We will use a Logistic Regression, Random Forest and Boosted Forest (XGBoost) to prepare our comparisons:

```python
results = []
print("=== Traditional Models ===")
models = {
    "Logistic Regression": LogisticRegression(max_iter=200),
    "Random Forest": RandomForestClassifier(n_estimators=100, random_state=42),
    "XGBoost": XGBClassifier(use_label_encoder=False)
}

for name, model in models.items():
    res = evaluate_model(name, model, X_train, y_train, X_test, y_test)
    results.append(res)
```

The loop at the end iterates through the model versions and finds appends the evaluated model results to the empty list. 

### Using CHARLIE

In this step, we will use CHARLIE to do the training:

```python
charlie = CHARLIE(
    input_dim=X_train.shape[1],
    selected_features=6, 
    rf_trees=100,
    hidden_layers=(128, 64, 32),
    classification=True
)
charlie.train_model(X_train, y_train, epochs=50, lr=0.001)
```

The model will train, do the feature selection and then train the network, as outlined in the training section above. 
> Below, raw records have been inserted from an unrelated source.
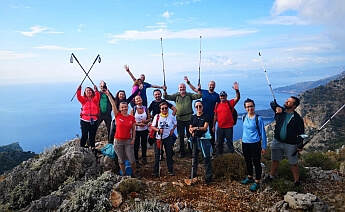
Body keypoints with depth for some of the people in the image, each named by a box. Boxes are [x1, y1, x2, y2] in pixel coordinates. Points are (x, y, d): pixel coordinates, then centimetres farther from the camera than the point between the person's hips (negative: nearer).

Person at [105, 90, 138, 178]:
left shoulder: (132, 118, 0)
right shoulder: (117, 115, -4)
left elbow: (133, 129, 7)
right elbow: (113, 105, -12)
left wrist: (133, 139, -2)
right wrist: (108, 95, -19)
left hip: (128, 141, 0)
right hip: (118, 141, 0)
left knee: (132, 160, 1)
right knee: (121, 160, 11)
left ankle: (134, 173, 24)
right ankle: (123, 174, 27)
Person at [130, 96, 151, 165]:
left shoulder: (146, 109, 2)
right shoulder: (133, 110, -5)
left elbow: (149, 118, 3)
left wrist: (145, 121, -18)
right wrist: (139, 124, -20)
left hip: (144, 130, 2)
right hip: (136, 130, -2)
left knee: (144, 144, 12)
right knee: (136, 145, 3)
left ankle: (144, 157, 30)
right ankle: (136, 160, 16)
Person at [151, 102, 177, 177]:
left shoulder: (171, 117, -4)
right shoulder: (157, 116, -8)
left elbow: (175, 124, 15)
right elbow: (152, 126, -5)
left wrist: (172, 130, 2)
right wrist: (158, 130, -21)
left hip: (168, 137, 1)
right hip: (159, 137, -1)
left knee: (169, 154, 9)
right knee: (157, 154, 3)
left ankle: (170, 170, 22)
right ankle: (156, 171, 13)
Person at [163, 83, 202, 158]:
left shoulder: (189, 95, 5)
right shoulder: (176, 95, 6)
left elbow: (199, 96, -4)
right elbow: (167, 97, 0)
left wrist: (199, 89, -20)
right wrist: (165, 90, -16)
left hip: (189, 118, 0)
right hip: (180, 118, 1)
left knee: (190, 135, 8)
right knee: (181, 136, 7)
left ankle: (191, 151, 22)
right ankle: (181, 152, 18)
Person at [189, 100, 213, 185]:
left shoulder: (206, 117, -2)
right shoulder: (193, 117, 11)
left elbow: (205, 127, -10)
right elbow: (190, 128, 10)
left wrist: (196, 128, -18)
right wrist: (192, 132, -11)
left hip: (204, 139, -4)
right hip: (195, 139, 5)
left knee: (206, 158, -5)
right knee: (194, 157, 13)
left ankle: (208, 177, 1)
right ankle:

Once trained, we can use the instantiated class to reveal the predict class method, this will be useful for using against our test set:

```python
charlie_preds = charlie.predict(X_test)
charlie_preds_binary = np.argmax(charlie_preds, axis=1
```
Now we have the predictions, we will use the same metrics and append our results from the CHARLIE model and then do a model comparison:

```python
acc = accuracy_score(y_test, charlie_preds_binary)
f1 = f1_score(y_test, charlie_preds_binary)
print(f"CHARLIE - Accuracy: {acc:.4f}, F1-score: {f1:.4f}")
results.append({"Model": "CHARLIE", "Accuracy": acc, "F1-score": f1})

# Store results in DataFrame
results_df = pd.DataFrame(results)
results_df.sort_values(
    by="F1-score", 
    ascending=False).to_string(index=False)
```

### Compare CHARLIE to baseline models

The following visualisation will compare the CHARLIE model to the baseline models we chose:

```python
import matplotlib.pyplot as plt
plt.figure(figsize=(10, 6))
plt.bar(results_df['Model'], 
        results_df['Accuracy'], 
        alpha=0.6, label='Accuracy')
plt.plot(results_df['Model'], 
         results_df['F1-score'], 
         color='red', 
         marker='o', 
         label='F1-score')
plt.title('Model Performance Comparison')
plt.xlabel('Model')
plt.ylabel('Score')
plt.ylim(0, 1)
plt.legend()
plt.grid(True, linestyle='--', alpha=0.6)
plt.show()
```

This produces the visualisation illustrated below:

![](fig/CHARLIE.png)

Due to combining our feature selector with a neural network, we can beat the standard Random Forest classifier on its own, as well as XGBoost, which shows the power of this approach, as `accuracy=0.9` and `F1-Score=0.869`.